Exploiting the CT-MARL strategies developed within the project can automatically embed the agents with exploration capabilities to deal with unknown environments and to deal with the situation when the assumption of flocking is removed. The use of control-tutored strategies will render the learning times compatible with those suitable for real-world situations where agents will have to learn how to cooperate to solve the problem within a limited amount of time.
Given the time scale of the project, we plan to validate the results of the project through a combination of simulations and scale experiments. In particular, will study a variety of realistic emergency scenarios using simulations.
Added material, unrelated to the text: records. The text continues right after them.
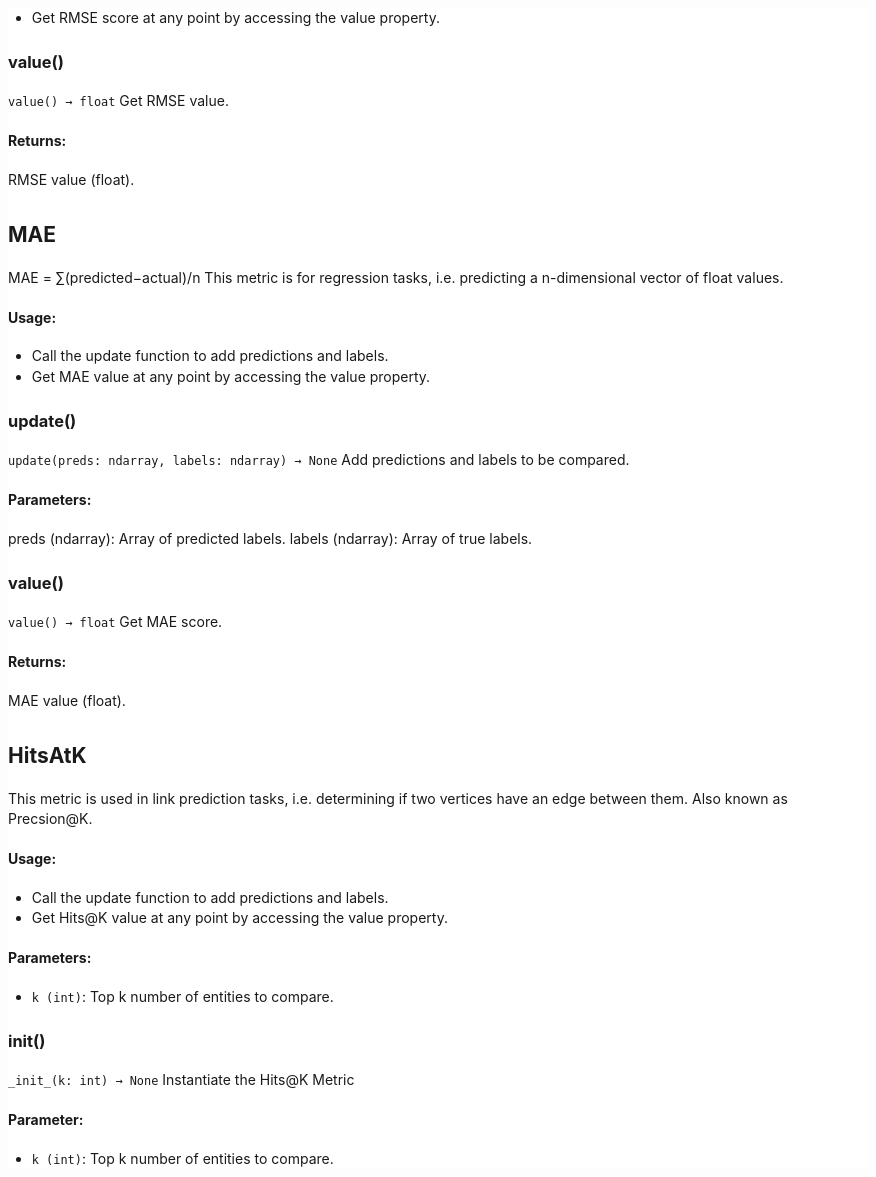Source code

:   * Get RMSE score at any point by accessing the value property.


### [](https://docs.tigergraph.com/pytigergraph/1.6/gds/metrics#_value_8)value()
`value() → float`
Get RMSE value.
#### Returns:
RMSE value (float).
## [](https://docs.tigergraph.com/pytigergraph/1.6/gds/metrics#_mae)MAE
MAE = ∑(predicted−actual)/n
This metric is for regression tasks, i.e. predicting a n-dimensional vector of float values.
#### Usage:
  * Call the update function to add predictions and labels.
  * Get MAE value at any point by accessing the value property.


### [](https://docs.tigergraph.com/pytigergraph/1.6/gds/metrics#_update_6)update()
`update(preds: ndarray, labels: ndarray) → None`
Add predictions and labels to be compared.
#### Parameters:
preds (ndarray): Array of predicted labels. labels (ndarray): Array of true labels.
### [](https://docs.tigergraph.com/pytigergraph/1.6/gds/metrics#_value_9)value()
`value() → float`
Get MAE score.
#### Returns:
MAE value (float).
## [](https://docs.tigergraph.com/pytigergraph/1.6/gds/metrics#_hitsatk)HitsAtK
This metric is used in link prediction tasks, i.e. determining if two vertices have an edge between them. Also known as Precsion@K.
#### Usage:
  * Call the update function to add predictions and labels.
  * Get Hits@K value at any point by accessing the value property.


#### Parameters:
  * `k (int)`: Top k number of entities to compare.


### [](https://docs.tigergraph.com/pytigergraph/1.6/gds/metrics#_init_2)__init__()
`_init_(k: int) → None`
Instantiate the Hits@K Metric
#### Parameter:
  * `k (int)`: Top k number of entities to compare.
We will develop environments for simulations and also visualization using tools like Unity. These simulations will be data-driven involving experts from civil protection and emergency services with whom we have ongoing collaborations within the scope of the Modelling and Engineering Risk and Complexity program of the Scuola Superiore Meridionale in Naples. In particular, we will consider scenarios where there are constraints given by the nature of the disaster (e.g., volcanic eruptions, earthquakes, and flooding), the morphology of the territory and the availability of rescuing agents. We believe that the results of the experiments will provide a powerful proof-of-concepts for these technologies and demonstrate their general applicability for future potential adoption and deployments, not only for SAR.
Also, as a proof-of-principle case study, we plan to deploy our strategy to solve the problem of using a group of autonomous biomimetic robots to search and rescue fish away from an environmental disaster area towards a safe zone. This work will be informed by our previous work on modelling fish behavior in terms of coupled stochastic differential equations parameterized from experimental data (see Zienkiewicz et al. J. Math. Biol. 71(5):1081–1105 2015, Zienkiewicz et al. J. Theor. Biol. 443:39–51 2018) and will be carried out in cooperation with Prof. Maurizio Porfiri and his team at the Dynamical Systems Laboratory of New York University, where scale tests and experiments with their robotic fish will also be conducted; see De Lellis et al. IEEE T. Robot. 36(1):28–41 2020 for some of our preliminary experimental results.